Curriculum-Based Strategies for Efficient Cross-Domain Action Recognition
Emily Kim, Allen Wu, Jessica Hodgins
TL;DR
This work tackles cross-view action recognition under a challenging domain shift from ground- to aerial-view perspectives. It shows that curriculum-based training using synthetic aerial data and real ground data—without real aerial data in training—can achieve competitive accuracy to naïve data mixing while substantially reducing training iterations. Two curriculum strategies are explored: a two-step fine-tuning approach and a multi-step progressive learning schedule, both validated on REMAG with SlowFast and MViTv2. The transformer-based MViTv2 generally outperforms the CNN-based SlowFast, and the progressive curriculum provides the largest efficiency gains.
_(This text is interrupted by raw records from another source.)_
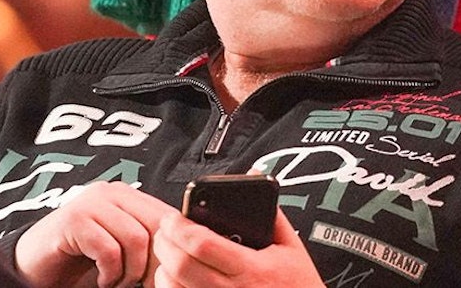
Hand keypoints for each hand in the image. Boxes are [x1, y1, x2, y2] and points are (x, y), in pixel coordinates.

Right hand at [13, 181, 176, 287]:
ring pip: (136, 238)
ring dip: (130, 271)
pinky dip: (110, 273)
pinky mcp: (73, 220)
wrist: (36, 268)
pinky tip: (102, 279)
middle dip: (155, 262)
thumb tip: (185, 253)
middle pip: (158, 226)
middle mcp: (112, 192)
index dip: (174, 248)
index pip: (170, 217)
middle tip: (141, 282)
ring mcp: (91, 203)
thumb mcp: (124, 248)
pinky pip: (109, 249)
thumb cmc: (82, 260)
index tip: (168, 273)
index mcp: (130, 195)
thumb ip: (150, 242)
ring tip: (117, 281)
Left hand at [150, 207, 320, 287]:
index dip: (181, 227)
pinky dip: (168, 286)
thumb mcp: (292, 249)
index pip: (204, 244)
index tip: (174, 217)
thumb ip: (273, 216)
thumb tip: (257, 184)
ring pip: (172, 286)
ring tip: (169, 251)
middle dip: (165, 242)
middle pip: (180, 265)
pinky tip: (175, 275)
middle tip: (165, 229)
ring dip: (163, 265)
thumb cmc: (298, 287)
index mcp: (253, 269)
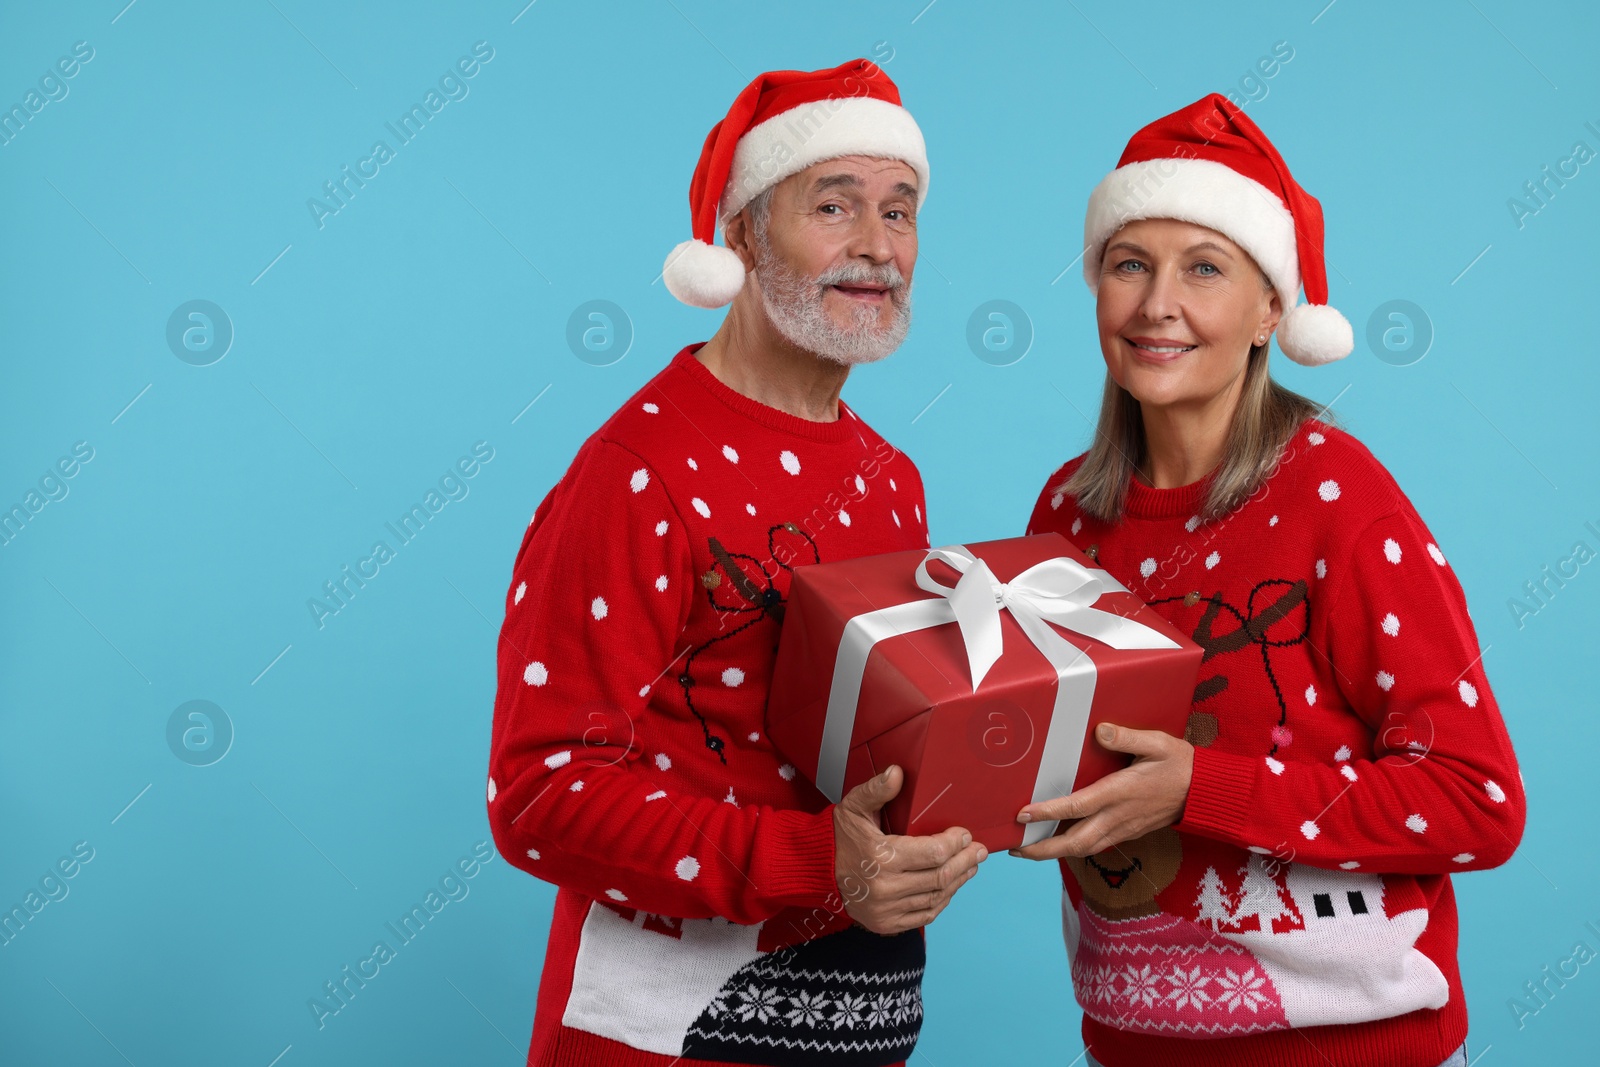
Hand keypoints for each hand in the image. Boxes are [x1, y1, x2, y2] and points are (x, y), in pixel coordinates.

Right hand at [832, 765, 986, 934]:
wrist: (815, 871)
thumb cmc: (838, 837)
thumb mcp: (854, 807)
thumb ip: (877, 790)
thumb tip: (897, 772)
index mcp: (882, 856)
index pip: (934, 853)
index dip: (956, 843)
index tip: (965, 834)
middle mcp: (886, 886)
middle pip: (941, 876)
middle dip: (966, 862)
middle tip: (978, 852)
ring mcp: (887, 909)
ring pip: (936, 897)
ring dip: (958, 881)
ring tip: (970, 867)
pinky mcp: (886, 923)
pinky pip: (924, 915)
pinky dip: (941, 901)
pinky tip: (950, 887)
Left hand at [1009, 722, 1192, 860]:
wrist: (1205, 793)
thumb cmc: (1180, 764)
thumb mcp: (1157, 743)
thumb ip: (1127, 737)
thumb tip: (1099, 730)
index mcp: (1120, 793)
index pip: (1077, 806)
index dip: (1048, 812)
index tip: (1023, 814)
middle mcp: (1118, 817)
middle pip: (1074, 842)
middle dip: (1041, 849)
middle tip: (1013, 847)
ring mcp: (1122, 829)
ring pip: (1083, 849)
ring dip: (1053, 853)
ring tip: (1027, 849)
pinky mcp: (1126, 833)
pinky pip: (1094, 846)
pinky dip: (1072, 849)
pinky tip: (1057, 843)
Overall, curriculum-based training offers a practical path to efficient, robust cross-domain action recognition in settings with limited aerial data availability.
Abstract
Despite significant progress in human action recognition, generalizing to diverse viewpoints remains a challenge. Most existing datasets are captured from ground-level perspectives, and models trained on them often struggle to transfer to drastically different domains such as aerial views. This paper examines how curriculum-based training strategies can improve generalization to unseen real aerial-view data without using any real aerial data during training. We explore curriculum learning for cross-view action recognition using two out-of-domain sources: synthetic aerial-view data and real ground-view data. Our results on the evaluation on order of training (fine-tuning on synthetic aerial data vs. real ground data) shows that fine-tuning on real ground data but differ in how they transition from synthetic to real. The first uses a two-stage curriculum with direct fine-tuning, while the second applies a progressive curriculum that expands the dataset in multiple stages before fine-tuning. We evaluate both methods on the REMAG dataset using SlowFast (CNN-based) and MViTv2 (Transformer-based) architectures. Results show that combining the two out-of-domain datasets clearly outperforms training on a single domain, whether real ground-view or synthetic aerial-view. Both curriculum strategies match the top-1 accuracy of simple dataset combination while offering efficiency gains. With the two-step fine-tuning method, SlowFast achieves up to a 37% reduction in iterations and MViTv2 up to a 30% reduction compared to simple combination. The multi-step progressive approach further reduces iterations, by up to 9% for SlowFast and 30% for MViTv2, relative to the two-step method. These findings demonstrate that curriculum-based training can maintain comparable performance (top-1 accuracy within 3% range) while improving training efficiency in cross-view action recognition.